JDK-8284045 : serviceability/sa/ClhsdbFindPC.java#xcomp-core is failing - sun.jvm.hotspot.debugger.UnalignedAddressException: 8baadbabe
  • Type: Bug
  • Component: hotspot
  • Sub-Component: svc-agent
  • Affected Version: 19,23
  • Priority: P4
  • Status: Open
  • Resolution: Unresolved
  • Submitted: 2022-03-30
  • Updated: 2024-06-29
The Version table provides details related to the release that this issue/RFE will be addressed.

Unresolved : Release in which this issue/RFE will be addressed.
Resolved: Release in which this issue/RFE has been resolved.
Fixed : Release in which this issue/RFE has been fixed. The release containing this fix may be available for download as an Early Access Release or a General Availability Release.

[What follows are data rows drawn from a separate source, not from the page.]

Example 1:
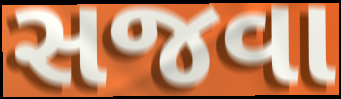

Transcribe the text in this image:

સજવા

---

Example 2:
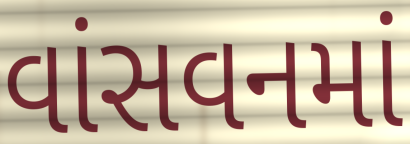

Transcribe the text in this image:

વાંસવનમાં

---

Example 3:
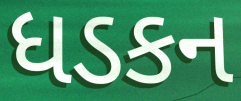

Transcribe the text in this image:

ધડકન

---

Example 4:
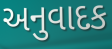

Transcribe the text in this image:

અનુવાદક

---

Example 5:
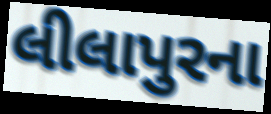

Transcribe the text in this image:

લીલાપુરનાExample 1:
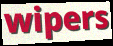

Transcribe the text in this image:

wipers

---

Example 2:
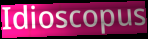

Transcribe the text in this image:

Idioscopus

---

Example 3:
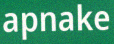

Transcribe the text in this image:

apnake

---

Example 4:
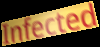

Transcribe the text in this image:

Infected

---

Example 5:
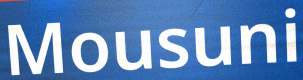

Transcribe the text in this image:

Mousuni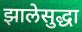
झालेसुद्धा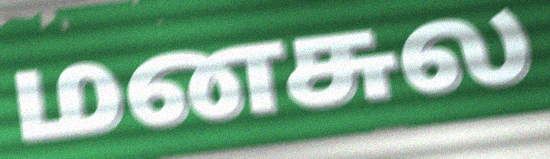
மனசுலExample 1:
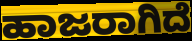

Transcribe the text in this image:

ಹಾಜರಾಗಿದೆ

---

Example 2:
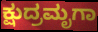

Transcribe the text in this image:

ಕ್ಷುದ್ರಮೃಗಾ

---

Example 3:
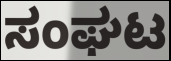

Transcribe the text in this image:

ಸಂಘಟ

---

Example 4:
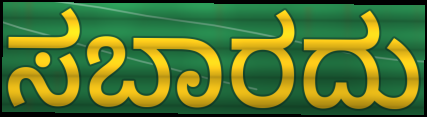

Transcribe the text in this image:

ಸಬಾರದು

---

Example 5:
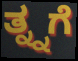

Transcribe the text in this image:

ತ್ನ್ನಗೆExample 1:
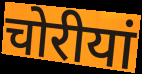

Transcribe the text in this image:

चोरीयां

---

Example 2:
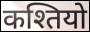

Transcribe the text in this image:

कश्तियो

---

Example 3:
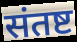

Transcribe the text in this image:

संतष्ट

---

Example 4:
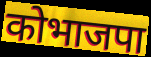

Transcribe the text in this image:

कोभाजपा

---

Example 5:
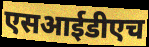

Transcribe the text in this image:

एसआईडीएच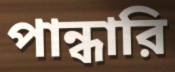
পান্ধারিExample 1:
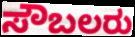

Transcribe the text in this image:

ಸೌಬಲರು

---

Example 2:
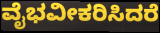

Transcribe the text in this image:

ವೈಭವೀಕರಿಸಿದರೆ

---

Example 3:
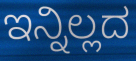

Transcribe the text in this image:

ಇನ್ನಿಲ್ಲದ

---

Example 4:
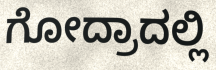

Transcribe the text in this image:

ಗೋದ್ರಾದಲ್ಲಿ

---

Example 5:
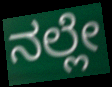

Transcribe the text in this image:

ನಲ್ಲೇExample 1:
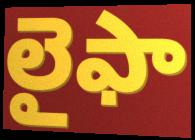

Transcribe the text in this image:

లైఫా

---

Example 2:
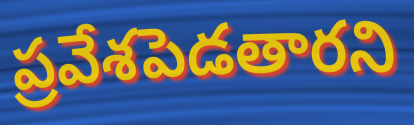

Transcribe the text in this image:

ప్రవేశపెడతారని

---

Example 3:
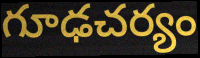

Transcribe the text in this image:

గూఢచర్యం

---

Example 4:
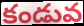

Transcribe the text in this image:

కండువ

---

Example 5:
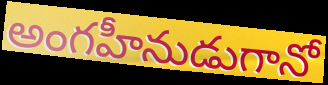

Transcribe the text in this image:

అంగహీనుడుగానో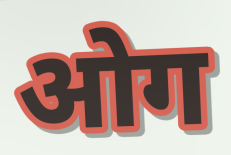
ओग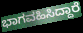
ಭಾಗವಹಿಸಿದ್ದಾರೆ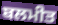
ਬਲਮੀਤ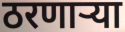
ठरणाऱ्या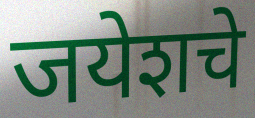
जयेशचेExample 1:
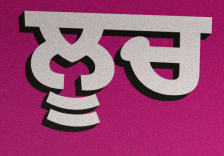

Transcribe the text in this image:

ਲੂਚ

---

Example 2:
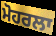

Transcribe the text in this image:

ਮੋਹਰਲਾ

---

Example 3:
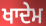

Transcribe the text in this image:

ਖਾਦੇਮ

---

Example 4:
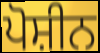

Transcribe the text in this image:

To download the current JDK release, click here.
Other
tbdUnresolved
Related Reports
Relates :  
Relates :  
Description
Right at the start of the test it fails:

Opening core file, please wait...
hsdb> hsdb> + verbose true
hsdb> + jstack -v
Deadlock Detection:

No deadlocks found.

"hsdb> + quit
sun.jvm.hotspot.debugger.UnalignedAddressException: 8baadbabe
	at jdk.hotspot.agent/sun.jvm.hotspot.debugger.windbg.WindbgDebuggerLocal$1.checkAlignment(WindbgDebuggerLocal.java:106)
	at jdk.hotspot.agent/sun.jvm.hotspot.debugger.DebuggerBase.readCInteger(DebuggerBase.java:357)
	at jdk.hotspot.agent/sun.jvm.hotspot.debugger.DebuggerBase.readAddressValue(DebuggerBase.java:462)
	at jdk.hotspot.agent/sun.jvm.hotspot.debugger.windbg.WindbgDebuggerLocal.readAddress(WindbgDebuggerLocal.java:312)
	at jdk.hotspot.agent/sun.jvm.hotspot.debugger.windbg.WindbgAddress.getAddressAt(WindbgAddress.java:71)
	at jdk.hotspot.agent/sun.jvm.hotspot.types.basic.BasicTypeDataBase.findDynamicTypeForAddress(BasicTypeDataBase.java:238)
	at jdk.hotspot.agent/sun.jvm.hotspot.runtime.VirtualBaseConstructor.instantiateWrapperFor(VirtualBaseConstructor.java:104)
	at jdk.hotspot.agent/sun.jvm.hotspot.oops.Metadata.instantiateWrapperFor(Metadata.java:77)
	at jdk.hotspot.agent/sun.jvm.hotspot.oops.Oop.getKlassForOopHandle(Oop.java:212)
	at jdk.hotspot.agent/sun.jvm.hotspot.oops.ObjectHeap.newOop(ObjectHeap.java:181)
	at jdk.hotspot.agent/sun.jvm.hotspot.oops.VMOopHandle.resolve(VMOopHandle.java:61)
	at jdk.hotspot.agent/sun.jvm.hotspot.runtime.JavaThread.getThreadObj(JavaThread.java:355)
	at jdk.hotspot.agent/sun.jvm.hotspot.runtime.JavaThread.getCurrentParkBlocker(JavaThread.java:407)
	at jdk.hotspot.agent/sun.jvm.hotspot.runtime.DeadlockDetector.print(DeadlockDetector.java:80)
	at jdk.hotspot.agent/sun.jvm.hotspot.runtime.DeadlockDetector.print(DeadlockDetector.java:39)
	at jdk.hotspot.agent/sun.jvm.hotspot.tools.StackTrace.run(StackTrace.java:62)
	at jdk.hotspot.agent/sun.jvm.hotspot.CommandProcessor$27.doit(CommandProcessor.java:1153)
	at jdk.hotspot.agent/sun.jvm.hotspot.CommandProcessor.executeCommand(CommandProcessor.java:2212)
	at jdk.hotspot.agent/sun.jvm.hotspot.CommandProcessor.executeCommand(CommandProcessor.java:2182)
	at jdk.hotspot.agent/sun.jvm.hotspot.CommandProcessor.run(CommandProcessor.java:2053)
	at jdk.hotspot.agent/sun.jvm.hotspot.CLHSDB.run(CLHSDB.java:112)
	at jdk.hotspot.agent/sun.jvm.hotspot.CLHSDB.main(CLHSDB.java:44)
	at jdk.hotspot.agent/sun.jvm.hotspot.SALauncher.runCLHSDB(SALauncher.java:281)
	at jdk.hotspot.agent/sun.jvm.hotspot.SALauncher.main(SALauncher.java:500)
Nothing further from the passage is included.